→ MATERIAL TO PROCESS:
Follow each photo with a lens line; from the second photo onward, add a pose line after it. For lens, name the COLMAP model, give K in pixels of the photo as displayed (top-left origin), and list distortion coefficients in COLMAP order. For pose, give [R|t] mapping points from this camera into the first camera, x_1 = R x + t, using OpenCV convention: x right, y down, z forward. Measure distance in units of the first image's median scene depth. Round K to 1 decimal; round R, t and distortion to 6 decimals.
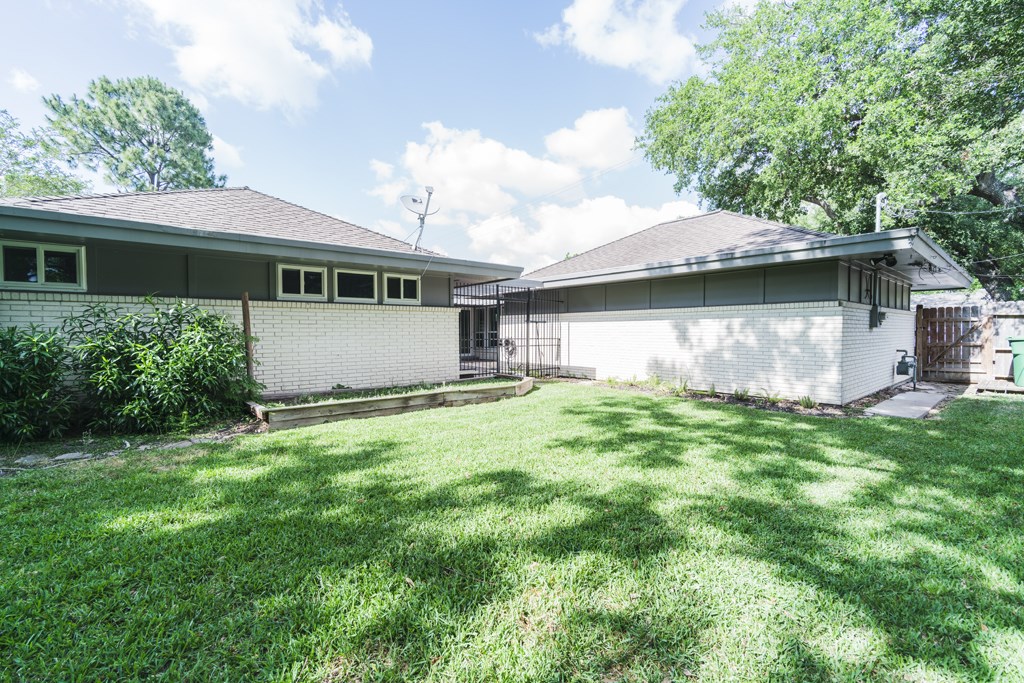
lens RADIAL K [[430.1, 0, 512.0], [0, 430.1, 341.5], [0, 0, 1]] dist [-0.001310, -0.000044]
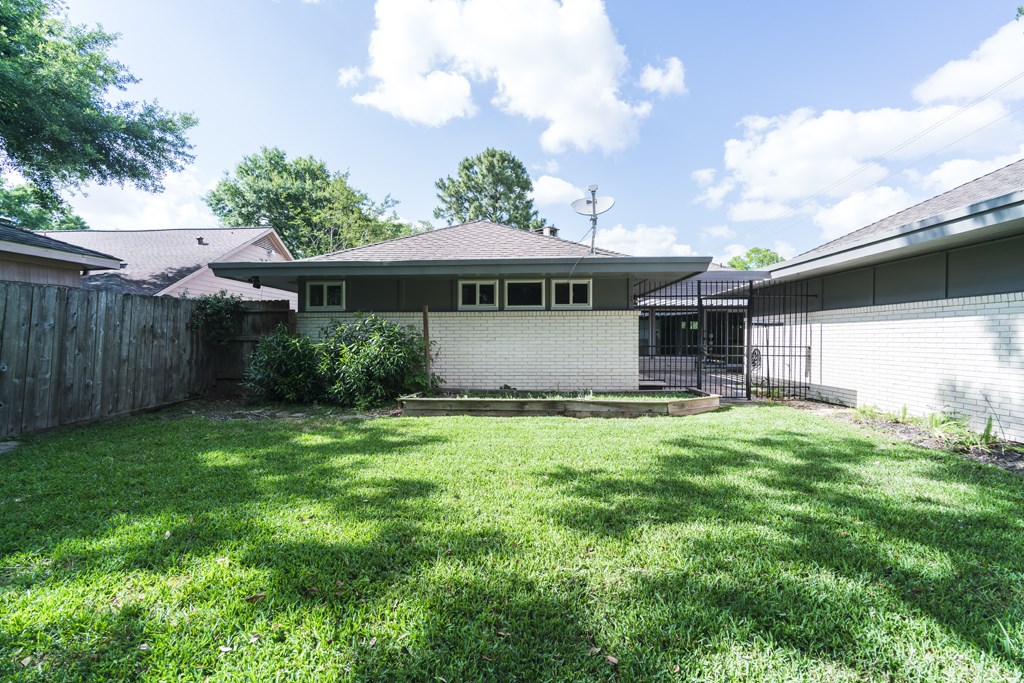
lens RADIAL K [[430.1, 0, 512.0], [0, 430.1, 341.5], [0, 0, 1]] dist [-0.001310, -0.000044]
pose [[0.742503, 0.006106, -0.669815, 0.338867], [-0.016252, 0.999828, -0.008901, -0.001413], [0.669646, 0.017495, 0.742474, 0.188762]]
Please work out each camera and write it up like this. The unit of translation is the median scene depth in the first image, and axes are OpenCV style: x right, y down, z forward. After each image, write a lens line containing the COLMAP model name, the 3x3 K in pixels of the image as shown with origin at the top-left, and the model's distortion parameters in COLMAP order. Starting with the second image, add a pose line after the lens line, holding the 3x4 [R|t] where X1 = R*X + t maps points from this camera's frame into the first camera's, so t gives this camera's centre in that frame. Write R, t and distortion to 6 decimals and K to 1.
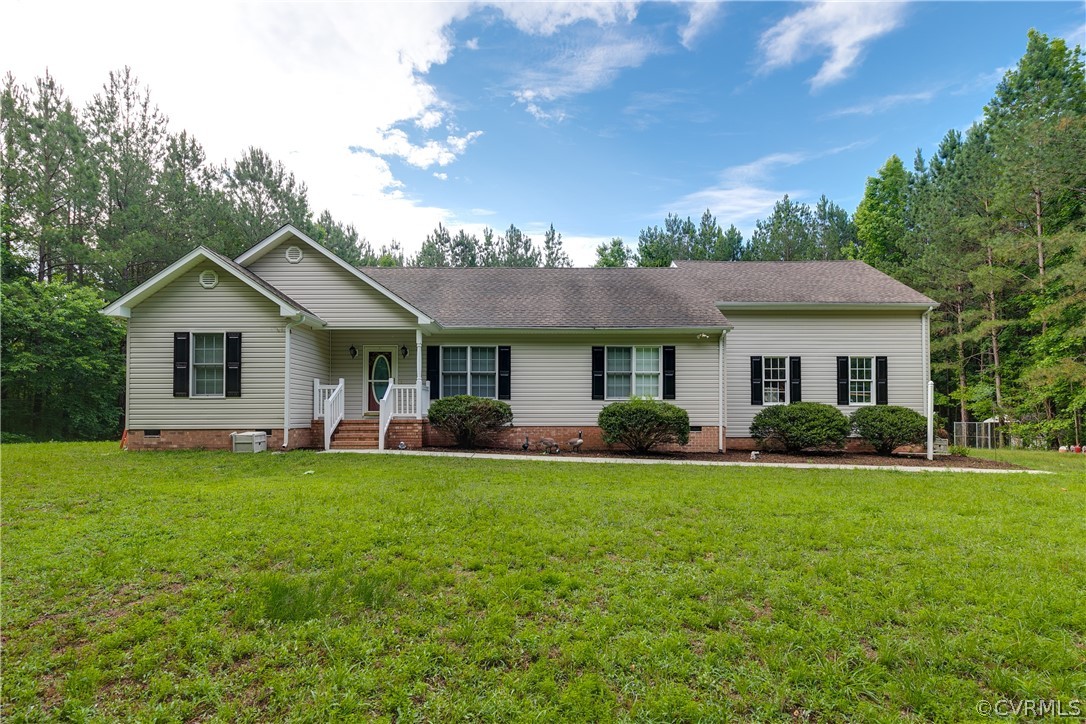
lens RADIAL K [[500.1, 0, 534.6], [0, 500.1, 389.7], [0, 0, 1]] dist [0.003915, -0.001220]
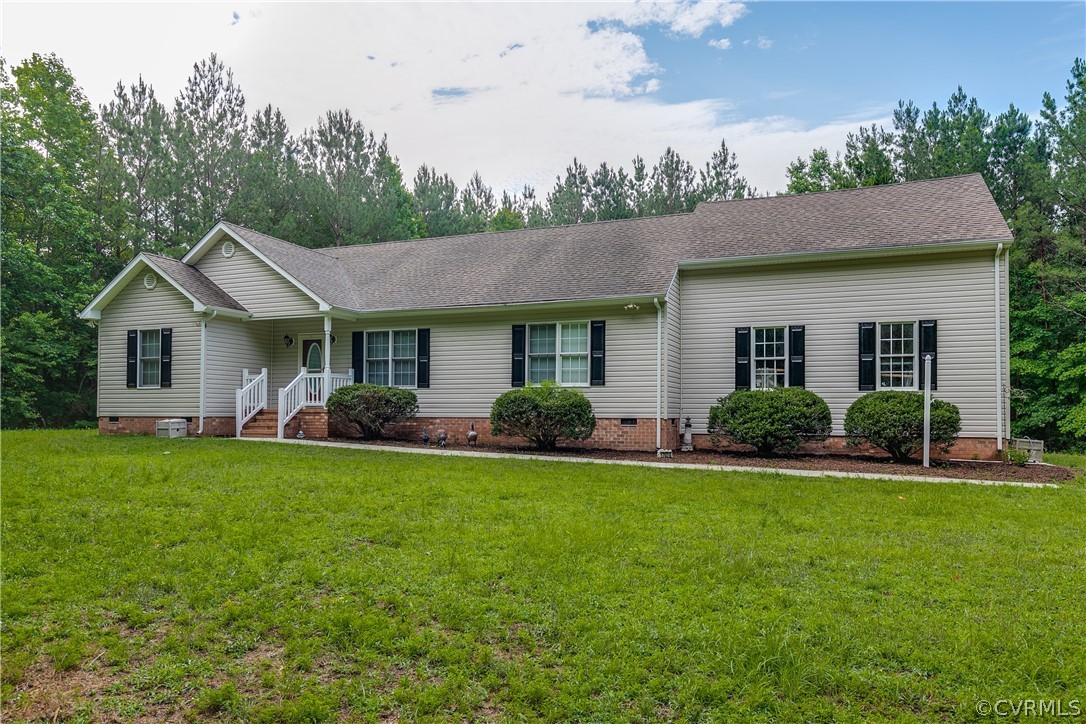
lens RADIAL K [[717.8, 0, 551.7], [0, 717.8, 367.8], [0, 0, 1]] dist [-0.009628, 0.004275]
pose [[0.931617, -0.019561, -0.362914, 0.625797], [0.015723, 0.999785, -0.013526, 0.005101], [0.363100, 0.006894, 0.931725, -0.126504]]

--

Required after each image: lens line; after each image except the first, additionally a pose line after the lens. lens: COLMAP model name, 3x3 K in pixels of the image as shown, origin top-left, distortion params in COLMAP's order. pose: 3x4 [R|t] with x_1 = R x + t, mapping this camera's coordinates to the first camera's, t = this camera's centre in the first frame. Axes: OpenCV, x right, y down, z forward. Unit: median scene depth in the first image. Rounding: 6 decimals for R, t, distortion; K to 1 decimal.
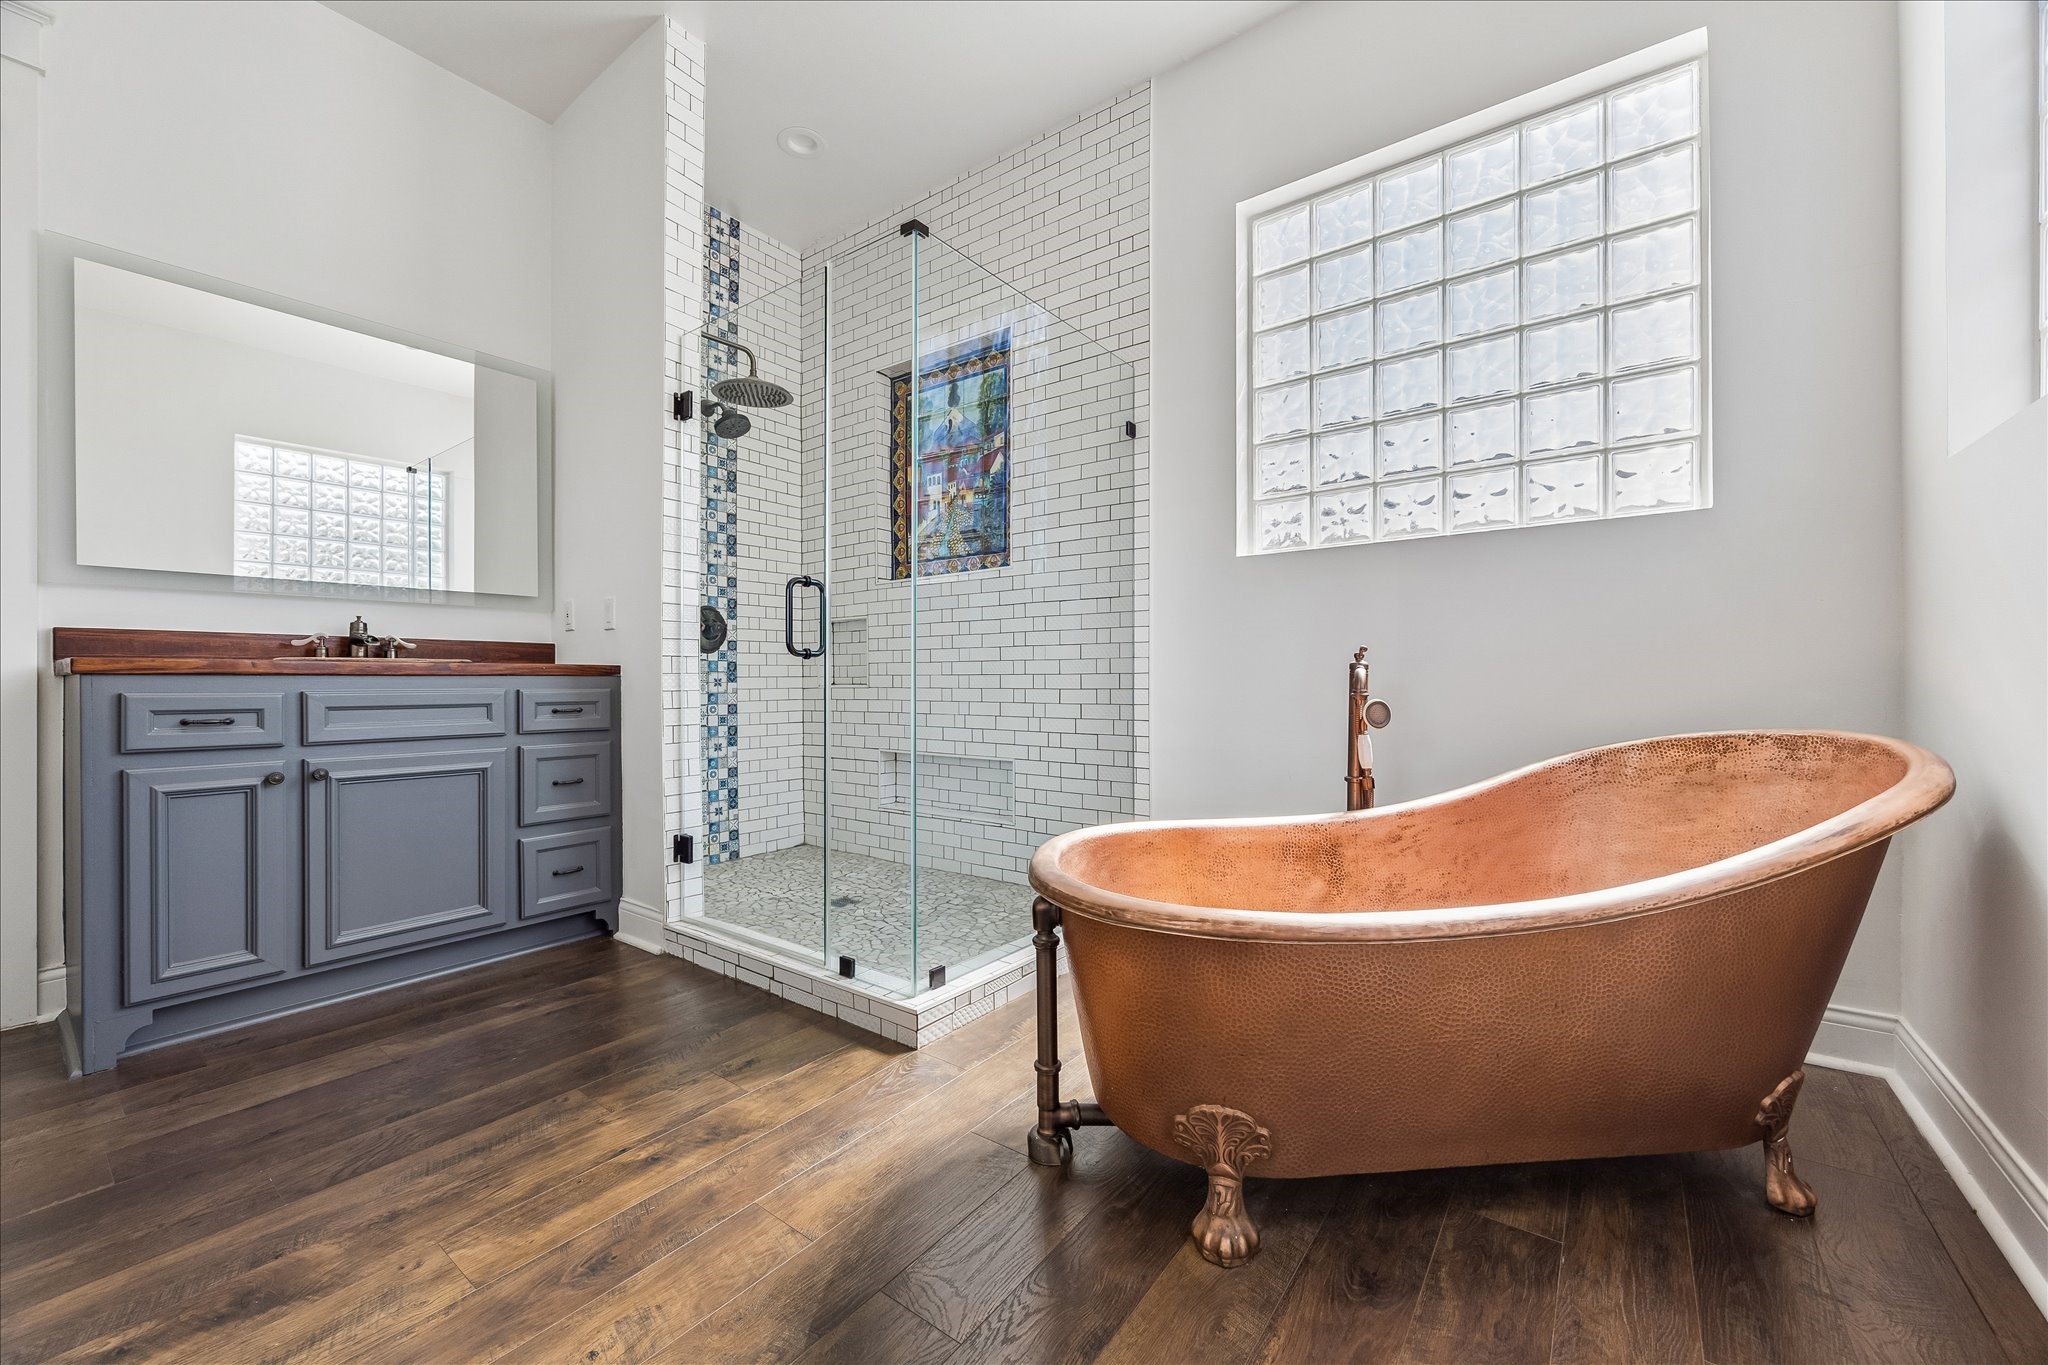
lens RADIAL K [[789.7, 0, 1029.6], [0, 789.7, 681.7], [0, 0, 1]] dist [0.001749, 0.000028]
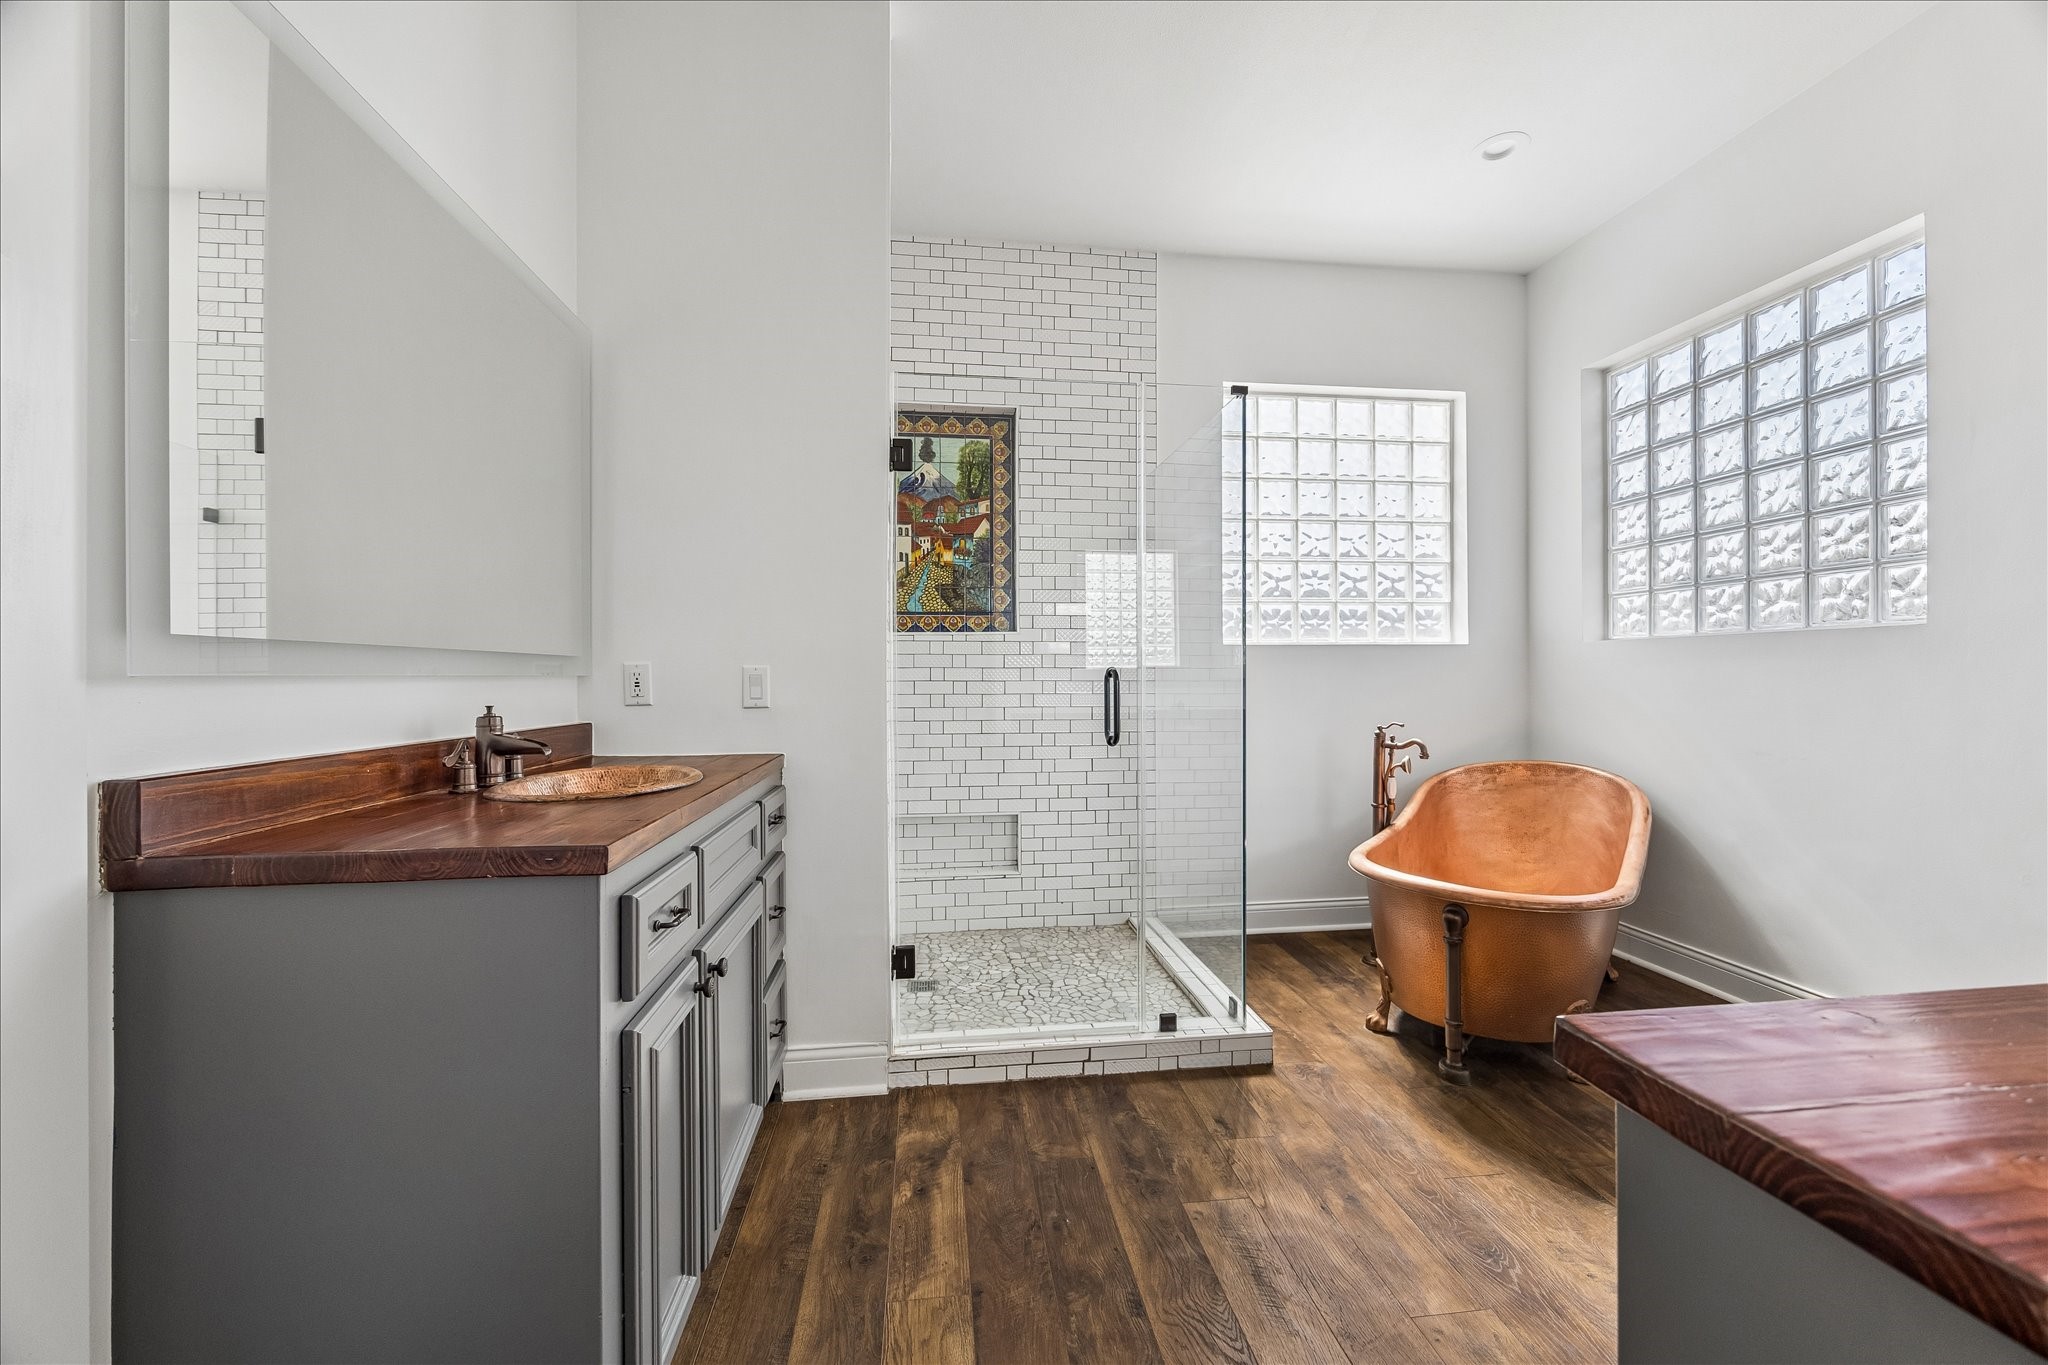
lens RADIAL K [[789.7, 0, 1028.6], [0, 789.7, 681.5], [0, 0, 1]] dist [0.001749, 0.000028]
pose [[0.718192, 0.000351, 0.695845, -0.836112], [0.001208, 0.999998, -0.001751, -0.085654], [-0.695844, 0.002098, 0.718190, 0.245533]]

→ WHAT TO DO:
Could you retype the listing from the line with "Please work out" to the line with "0.006894, 0.931725, -0.126504]]", both included, and leave out the pictures?

→ ANSWER TO THE EXERCISE:
Please work out each camera and write it up like this. The unit of translation is the median scene depth in the first image, and axes are OpenCV style: x right, y down, z forward. After each image, write a lens line containing the COLMAP model name, the 3x3 K in pixels of the image as shown with origin at the top-left, and the model's distortion parameters in COLMAP order. Starting with the second image, add a pose line after the lens line, holding the 3x4 [R|t] where X1 = R*X + t maps points from this camera's frame into the first camera's, so t gives this camera's centre in that frame. Write R, t and distortion to 6 decimals and K to 1.
lens RADIAL K [[500.1, 0, 534.6], [0, 500.1, 389.7], [0, 0, 1]] dist [0.003915, -0.001220]
lens RADIAL K [[717.8, 0, 551.7], [0, 717.8, 367.8], [0, 0, 1]] dist [-0.009628, 0.004275]
pose [[0.931617, -0.019561, -0.362914, 0.625797], [0.015723, 0.999785, -0.013526, 0.005101], [0.363100, 0.006894, 0.931725, -0.126504]]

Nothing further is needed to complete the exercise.